**Written instruction 1**
In the patch, how many coordinators can a 5-coordinator system lose without harming the cluster?
**Written instruction 2**
Copy the patch word for word, from "From daddf13b01e9436a35e00774ca582b6df127655e Mon" to "insertions(+), 3 deletions(-)".
**Written instruction 3**
Using the patch, mark each statement yes or no and quote the words that decide it: (a) The patch creates the file docs/deployment/fencing.md. (b) A 3-coordinator system stays operational after losing 2 coordinators. (c) The patch makes 3 deletions.

**Selected passage**
From daddf13b01e9436a35e00774ca582b6df127655e Mon Sep 17 00:00:00 2001
From: "Joshua M. Boniface" <joshua@boniface.me>
Date: Sat, 16 Sep 2023 23:46:18 -0400
Subject: [PATCH] Add fencing documentation

---
 docs/deployment/cluster-architecture.md  |  4 +-
 docs/deployment/fencing.md               | 97 ++++++++++++++++++++++++
 docs/deployment/hardware-requirements.md |  2 +-
 3 files changed, 100 insertions(+), 3 deletions(-)
 create mode 100644 docs/deployment/fencing.md

diff --git a/docs/deployment/cluster-architecture.md b/docs/deployment/cluster-architecture.md
index 95e5817..9ec00c5 100644
--- a/docs/deployment/cluster-architecture.md
+++ b/docs/deployment/cluster-architecture.md
@@ -78,7 +78,7 @@ Many PVC daemons, as discussed below, leverage a majority quorum to function. A
 
 This is an important consideration when deciding the number of coordinators to allocate: a 3-coordinator system can tolerate the loss of a single coordinator without impacting the cluster, but losing 2 would render the cluster inoperable; similarly, a 5-coordinator system can tolerate the loss of 2 coordinators, but losing 3 would render the cluster inoperable. In addition, these coordinators must be located in such a way that a majority can communicate in outage events, in order for the cluster to remain operational. This affects the network and physical design of a cluster and must be carefully considered during deployment; for instance, network switches and links, and power, should be redundant.
 
-For more details on this, see the [Fencing & Georedundancy](/deployment/fencing-and-georedundancy) documentation. This document also covers the node fencing process, which allows automatic recovery from a node failure in certain outage events.
+For more details on this, see the [Fencing](/deployment/fencing) and [Georedundancy](/deployment/georedundancy) documentation. The first also covers the node fencing process, which allows automatic recovery from a node failure in certain outage events.

**Information given**

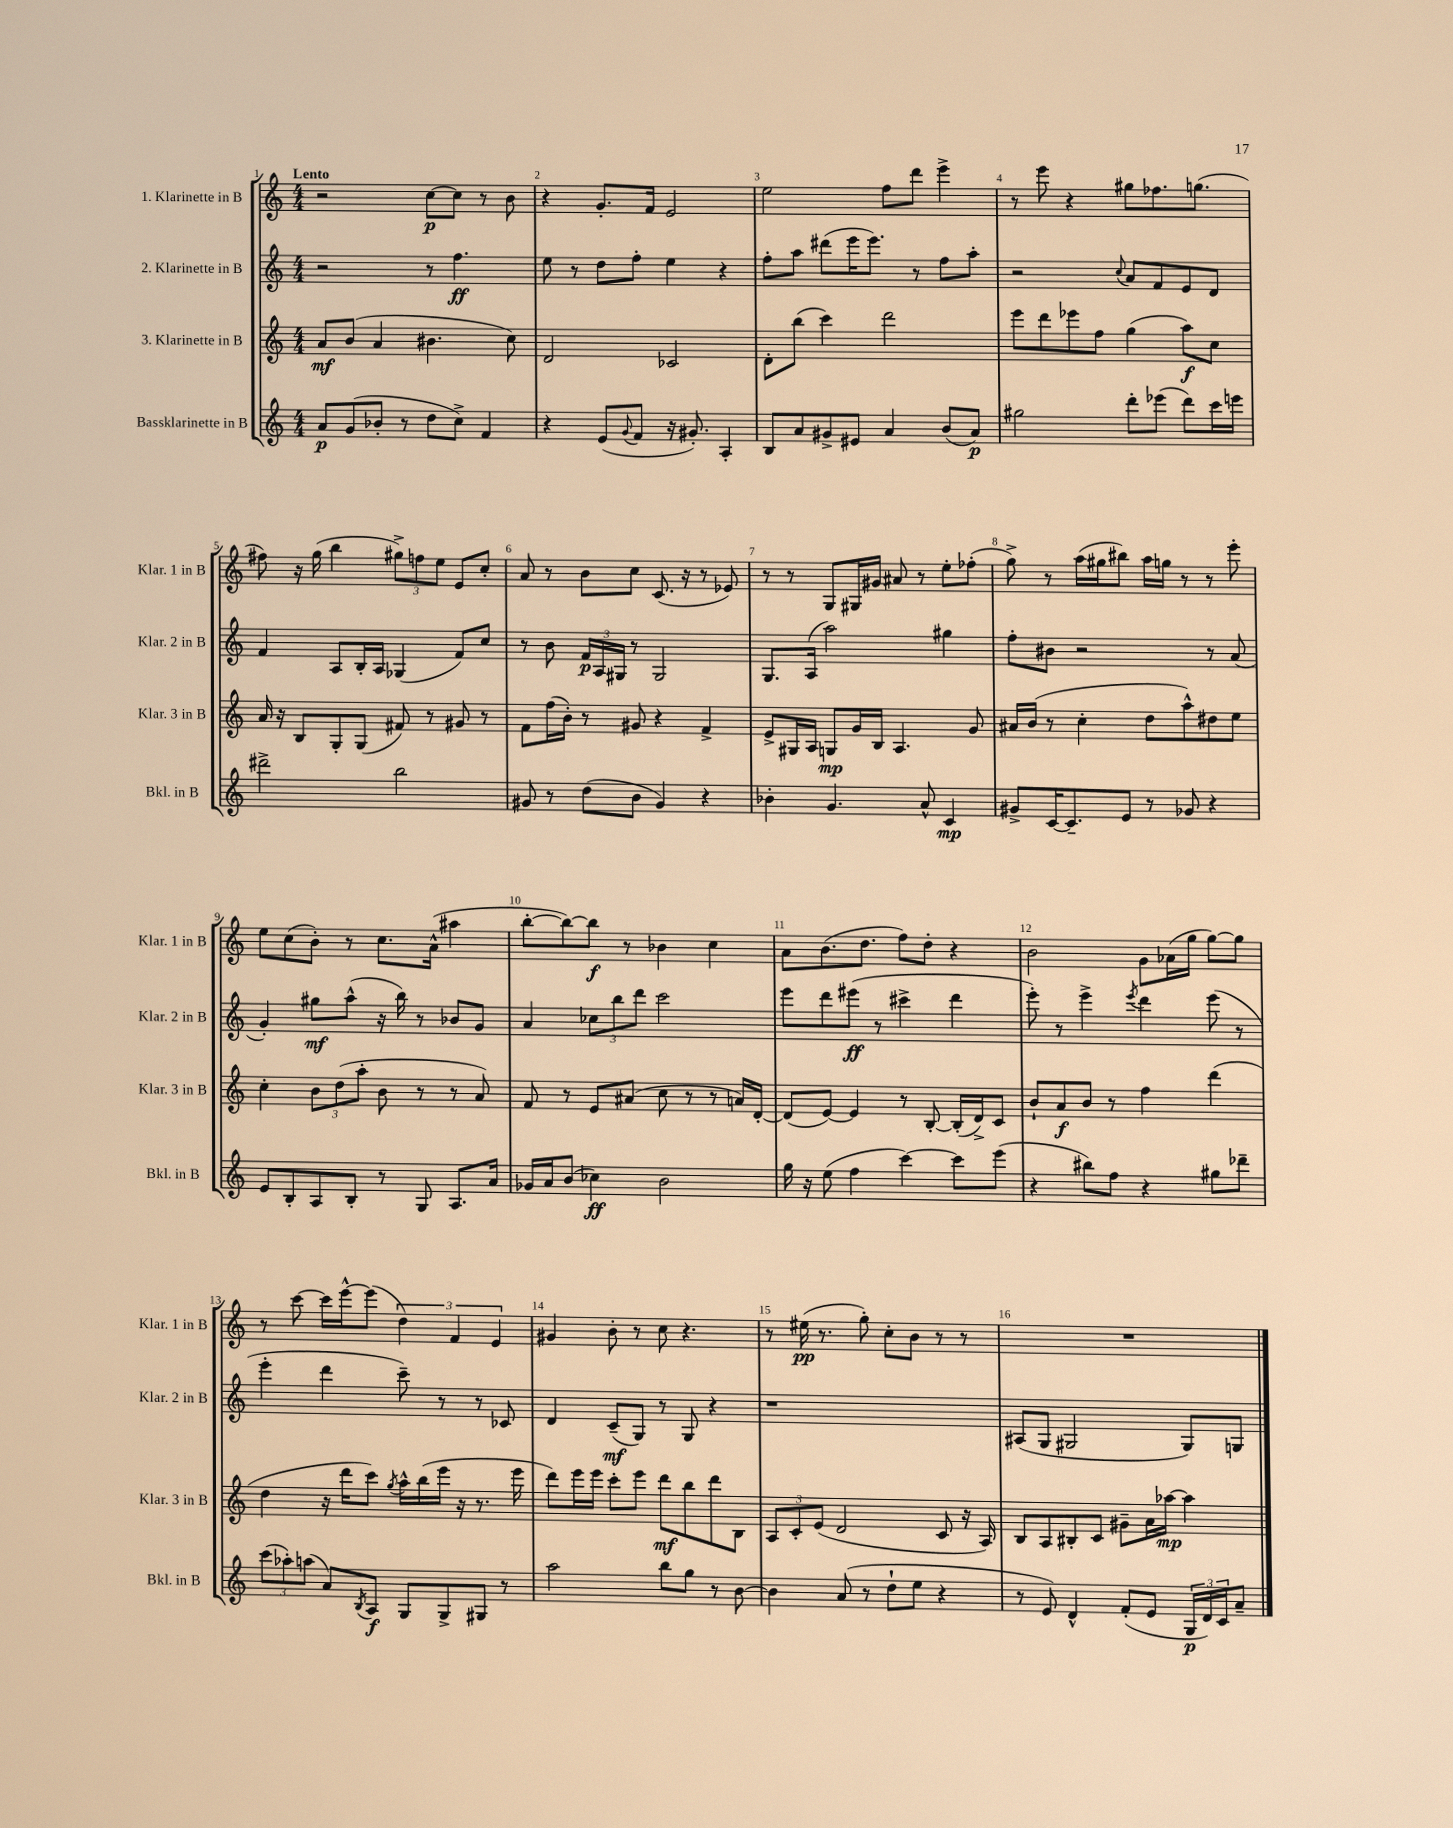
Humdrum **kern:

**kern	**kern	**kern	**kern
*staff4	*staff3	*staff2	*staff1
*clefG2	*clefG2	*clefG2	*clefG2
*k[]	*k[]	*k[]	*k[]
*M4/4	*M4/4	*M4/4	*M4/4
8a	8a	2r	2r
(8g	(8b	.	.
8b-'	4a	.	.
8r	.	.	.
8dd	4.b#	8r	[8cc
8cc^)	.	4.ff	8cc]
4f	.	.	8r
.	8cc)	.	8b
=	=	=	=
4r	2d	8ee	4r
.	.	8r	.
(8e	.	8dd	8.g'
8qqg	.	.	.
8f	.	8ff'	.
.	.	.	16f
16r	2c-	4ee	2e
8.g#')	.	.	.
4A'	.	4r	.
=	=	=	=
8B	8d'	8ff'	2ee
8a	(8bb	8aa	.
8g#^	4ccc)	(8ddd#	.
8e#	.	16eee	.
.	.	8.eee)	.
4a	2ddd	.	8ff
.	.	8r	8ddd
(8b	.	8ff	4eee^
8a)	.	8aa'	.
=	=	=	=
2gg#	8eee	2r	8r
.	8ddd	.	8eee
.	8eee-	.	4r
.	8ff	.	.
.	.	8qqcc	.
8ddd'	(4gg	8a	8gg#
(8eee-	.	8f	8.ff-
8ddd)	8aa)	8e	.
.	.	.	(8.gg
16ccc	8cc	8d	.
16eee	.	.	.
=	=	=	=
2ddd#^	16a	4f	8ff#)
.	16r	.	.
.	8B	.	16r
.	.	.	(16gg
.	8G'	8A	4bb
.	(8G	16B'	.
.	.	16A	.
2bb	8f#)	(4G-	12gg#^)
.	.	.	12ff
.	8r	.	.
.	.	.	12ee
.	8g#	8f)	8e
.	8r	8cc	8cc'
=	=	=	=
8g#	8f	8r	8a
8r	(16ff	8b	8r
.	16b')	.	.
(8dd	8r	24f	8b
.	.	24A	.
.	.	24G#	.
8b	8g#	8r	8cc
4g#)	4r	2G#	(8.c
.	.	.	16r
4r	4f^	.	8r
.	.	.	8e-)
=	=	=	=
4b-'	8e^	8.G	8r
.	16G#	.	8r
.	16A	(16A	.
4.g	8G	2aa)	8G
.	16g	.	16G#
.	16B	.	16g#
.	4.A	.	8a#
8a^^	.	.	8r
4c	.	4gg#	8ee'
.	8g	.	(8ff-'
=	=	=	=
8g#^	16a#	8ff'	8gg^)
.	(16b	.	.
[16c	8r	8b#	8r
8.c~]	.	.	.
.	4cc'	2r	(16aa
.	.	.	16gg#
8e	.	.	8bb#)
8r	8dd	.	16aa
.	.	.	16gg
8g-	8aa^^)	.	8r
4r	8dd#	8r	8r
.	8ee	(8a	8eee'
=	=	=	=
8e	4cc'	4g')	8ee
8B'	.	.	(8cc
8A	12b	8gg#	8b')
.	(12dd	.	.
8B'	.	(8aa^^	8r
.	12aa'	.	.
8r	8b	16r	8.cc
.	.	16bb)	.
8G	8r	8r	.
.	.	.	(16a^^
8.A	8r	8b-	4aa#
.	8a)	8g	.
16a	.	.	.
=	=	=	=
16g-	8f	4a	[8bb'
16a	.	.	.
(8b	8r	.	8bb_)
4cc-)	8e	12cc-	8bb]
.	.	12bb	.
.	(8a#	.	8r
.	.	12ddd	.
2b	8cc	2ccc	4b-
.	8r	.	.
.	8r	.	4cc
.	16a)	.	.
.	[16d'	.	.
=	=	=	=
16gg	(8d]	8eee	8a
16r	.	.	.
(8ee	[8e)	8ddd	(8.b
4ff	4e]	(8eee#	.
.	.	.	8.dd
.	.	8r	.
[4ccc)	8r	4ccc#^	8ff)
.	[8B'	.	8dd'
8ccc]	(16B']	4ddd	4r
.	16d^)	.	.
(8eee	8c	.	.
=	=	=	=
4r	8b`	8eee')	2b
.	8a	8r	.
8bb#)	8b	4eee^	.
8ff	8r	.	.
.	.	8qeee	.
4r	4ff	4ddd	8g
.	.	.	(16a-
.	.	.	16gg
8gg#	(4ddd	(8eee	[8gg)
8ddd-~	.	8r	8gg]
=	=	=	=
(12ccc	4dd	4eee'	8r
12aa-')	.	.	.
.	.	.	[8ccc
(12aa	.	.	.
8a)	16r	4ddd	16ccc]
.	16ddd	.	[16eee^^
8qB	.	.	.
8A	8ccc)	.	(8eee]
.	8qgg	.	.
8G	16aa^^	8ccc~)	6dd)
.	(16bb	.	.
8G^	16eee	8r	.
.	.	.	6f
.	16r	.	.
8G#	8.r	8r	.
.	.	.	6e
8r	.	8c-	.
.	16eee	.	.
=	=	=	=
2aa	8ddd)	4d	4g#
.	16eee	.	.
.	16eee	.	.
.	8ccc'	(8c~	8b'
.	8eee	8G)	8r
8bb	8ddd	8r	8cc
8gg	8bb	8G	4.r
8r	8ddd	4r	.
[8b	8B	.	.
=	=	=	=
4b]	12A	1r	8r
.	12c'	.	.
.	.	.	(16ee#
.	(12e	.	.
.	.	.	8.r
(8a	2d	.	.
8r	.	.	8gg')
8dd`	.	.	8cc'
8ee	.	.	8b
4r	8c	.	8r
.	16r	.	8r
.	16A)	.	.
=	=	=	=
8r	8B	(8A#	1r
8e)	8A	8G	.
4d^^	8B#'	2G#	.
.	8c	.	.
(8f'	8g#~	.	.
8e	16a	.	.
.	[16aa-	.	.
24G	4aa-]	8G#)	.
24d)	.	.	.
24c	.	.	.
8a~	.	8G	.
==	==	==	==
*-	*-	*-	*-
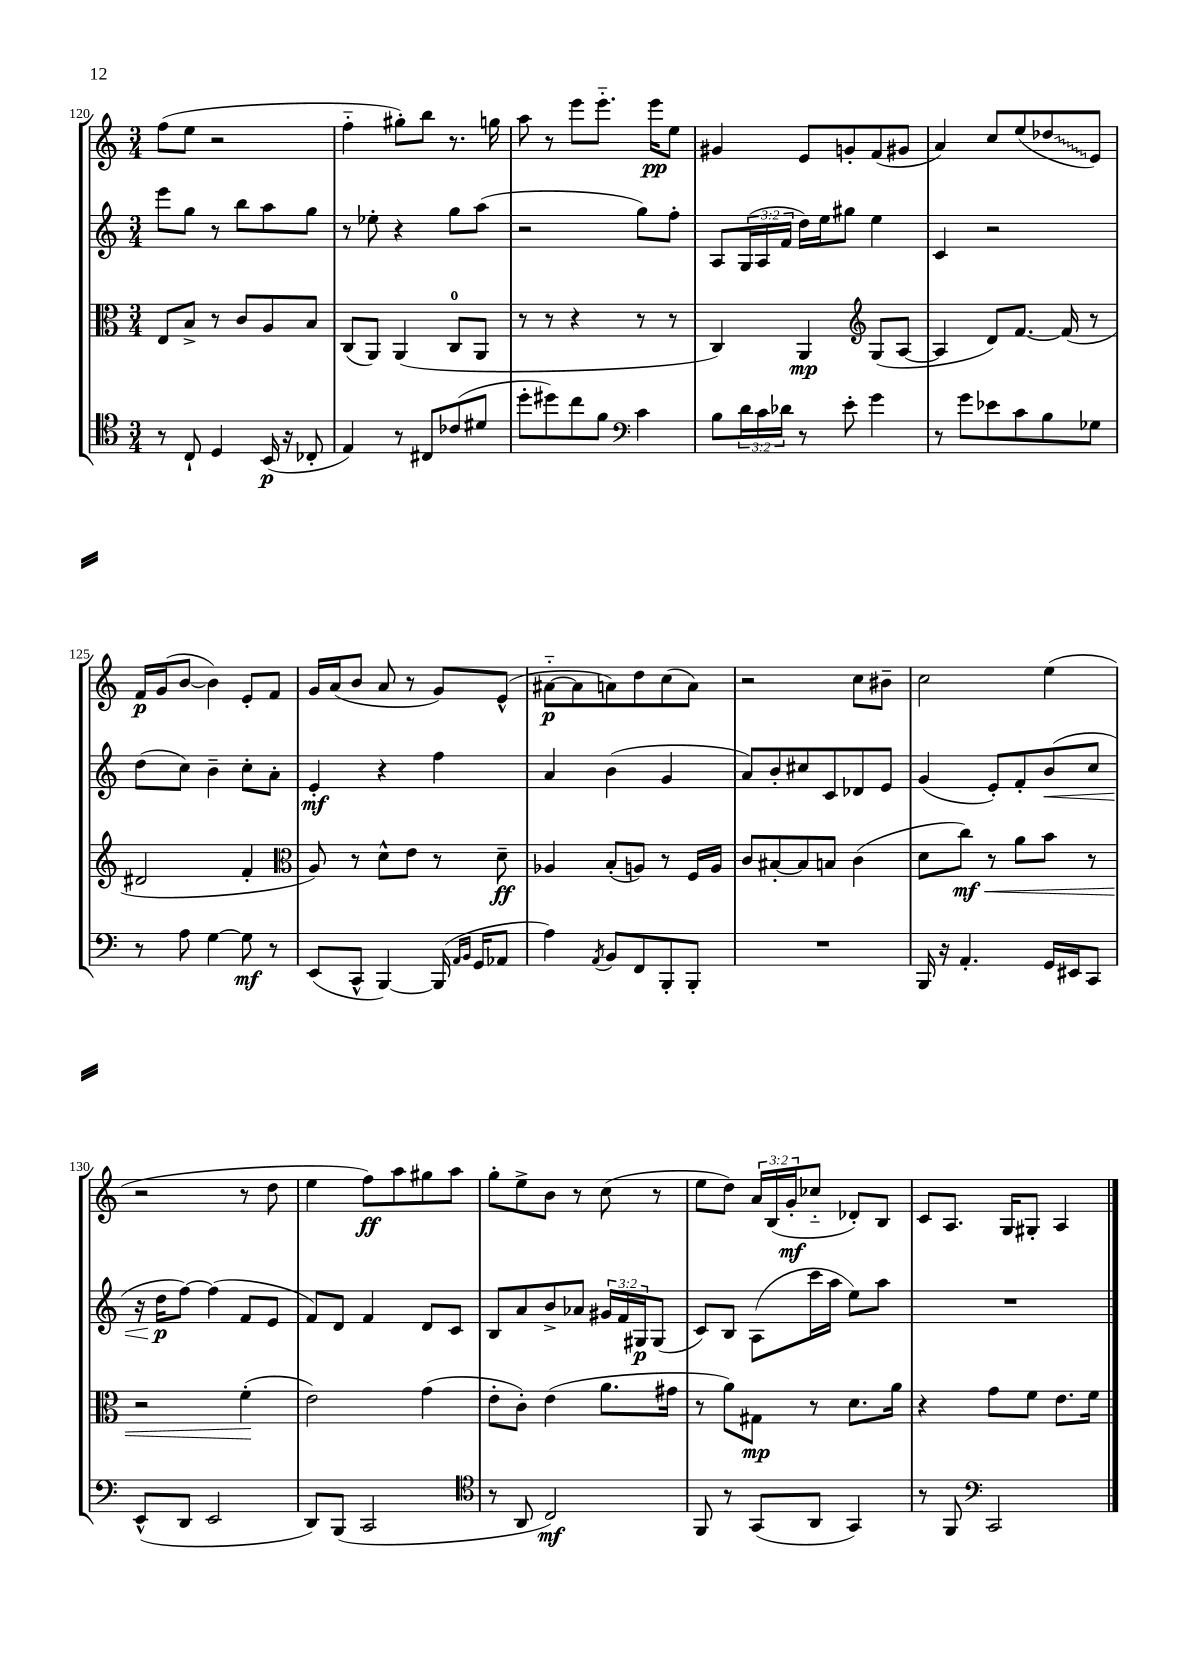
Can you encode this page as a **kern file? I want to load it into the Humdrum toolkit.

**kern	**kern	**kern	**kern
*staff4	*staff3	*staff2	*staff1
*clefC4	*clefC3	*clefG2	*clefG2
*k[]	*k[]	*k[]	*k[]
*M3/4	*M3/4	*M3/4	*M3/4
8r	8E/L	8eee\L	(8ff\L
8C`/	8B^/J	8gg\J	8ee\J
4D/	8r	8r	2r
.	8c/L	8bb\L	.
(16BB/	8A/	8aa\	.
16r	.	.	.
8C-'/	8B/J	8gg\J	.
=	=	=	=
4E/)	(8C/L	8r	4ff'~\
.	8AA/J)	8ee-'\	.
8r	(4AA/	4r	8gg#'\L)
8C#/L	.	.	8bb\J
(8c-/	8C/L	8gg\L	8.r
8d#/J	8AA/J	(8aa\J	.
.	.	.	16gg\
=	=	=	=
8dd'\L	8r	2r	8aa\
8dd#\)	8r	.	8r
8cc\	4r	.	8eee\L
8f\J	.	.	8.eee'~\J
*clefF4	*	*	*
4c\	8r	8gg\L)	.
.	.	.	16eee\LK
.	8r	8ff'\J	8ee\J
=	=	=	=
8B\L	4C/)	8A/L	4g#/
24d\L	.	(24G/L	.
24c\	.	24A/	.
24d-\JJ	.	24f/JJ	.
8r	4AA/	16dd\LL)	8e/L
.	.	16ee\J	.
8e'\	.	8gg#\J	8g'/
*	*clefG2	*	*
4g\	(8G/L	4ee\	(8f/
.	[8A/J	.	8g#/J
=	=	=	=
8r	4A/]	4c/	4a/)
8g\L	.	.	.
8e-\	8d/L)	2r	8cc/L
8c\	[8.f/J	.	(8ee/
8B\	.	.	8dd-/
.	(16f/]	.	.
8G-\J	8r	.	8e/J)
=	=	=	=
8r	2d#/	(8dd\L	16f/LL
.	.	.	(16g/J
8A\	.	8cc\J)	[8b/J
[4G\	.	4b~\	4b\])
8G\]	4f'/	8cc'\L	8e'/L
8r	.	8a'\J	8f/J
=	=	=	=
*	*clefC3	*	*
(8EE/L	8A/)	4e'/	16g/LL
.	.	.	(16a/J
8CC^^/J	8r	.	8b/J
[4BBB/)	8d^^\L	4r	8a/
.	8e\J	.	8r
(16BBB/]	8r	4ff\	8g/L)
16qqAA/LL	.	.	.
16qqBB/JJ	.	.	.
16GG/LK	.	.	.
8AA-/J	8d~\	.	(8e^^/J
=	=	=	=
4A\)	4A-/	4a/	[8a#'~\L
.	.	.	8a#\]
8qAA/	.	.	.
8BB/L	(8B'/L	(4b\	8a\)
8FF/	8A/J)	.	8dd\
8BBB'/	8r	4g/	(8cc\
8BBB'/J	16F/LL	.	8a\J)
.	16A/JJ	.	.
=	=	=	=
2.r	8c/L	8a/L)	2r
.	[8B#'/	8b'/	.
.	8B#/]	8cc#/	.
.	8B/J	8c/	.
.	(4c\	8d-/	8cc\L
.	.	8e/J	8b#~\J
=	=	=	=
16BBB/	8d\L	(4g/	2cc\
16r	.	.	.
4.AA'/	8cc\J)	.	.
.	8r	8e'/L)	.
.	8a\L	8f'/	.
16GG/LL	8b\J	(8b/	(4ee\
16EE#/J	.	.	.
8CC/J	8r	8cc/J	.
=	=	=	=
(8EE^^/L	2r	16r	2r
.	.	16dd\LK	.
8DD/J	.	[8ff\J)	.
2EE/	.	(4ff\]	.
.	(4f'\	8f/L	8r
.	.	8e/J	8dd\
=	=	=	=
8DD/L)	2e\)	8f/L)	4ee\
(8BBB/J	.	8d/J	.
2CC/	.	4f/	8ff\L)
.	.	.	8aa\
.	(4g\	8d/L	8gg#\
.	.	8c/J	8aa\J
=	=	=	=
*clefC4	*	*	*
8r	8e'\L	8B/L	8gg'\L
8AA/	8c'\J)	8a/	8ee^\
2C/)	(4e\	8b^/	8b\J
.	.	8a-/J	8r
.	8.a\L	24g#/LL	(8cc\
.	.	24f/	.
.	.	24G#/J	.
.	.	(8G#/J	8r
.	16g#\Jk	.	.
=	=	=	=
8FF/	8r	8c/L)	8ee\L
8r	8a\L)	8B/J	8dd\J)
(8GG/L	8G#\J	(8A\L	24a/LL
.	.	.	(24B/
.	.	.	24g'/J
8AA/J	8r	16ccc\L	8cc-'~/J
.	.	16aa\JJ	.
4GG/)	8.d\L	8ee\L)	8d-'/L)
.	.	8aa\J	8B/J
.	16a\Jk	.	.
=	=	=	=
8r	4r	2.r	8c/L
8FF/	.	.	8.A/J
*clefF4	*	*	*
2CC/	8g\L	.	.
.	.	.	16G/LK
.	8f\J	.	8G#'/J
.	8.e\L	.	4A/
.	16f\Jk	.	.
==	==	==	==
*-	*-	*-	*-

**Response 1**
2 coordinators.

**Response 2**
From daddf13b01e9436a35e00774ca582b6df127655e Mon Sep 17 00:00:00 2001
From: "Joshua M. Boniface" <joshua@boniface.me>
Date: Sat, 16 Sep 2023 23:46:18 -0400
Subject: [PATCH] Add fencing documentation

---
 docs/deployment/cluster-architecture.md  |  4 +-
 docs/deployment/fencing.md               | 97 ++++++++++++++++++++++++
 docs/deployment/hardware-requirements.md |  2 +-
 3 files changed, 100 insertions(+), 3 deletions(-)

**Response 3**
(a) Yes: "create mode 100644 docs/deployment/fencing.md"
(b) No: "losing 2 would render the cluster inoperable"
(c) Yes: "3 files changed, 100 insertions(+), 3 deletions(-)"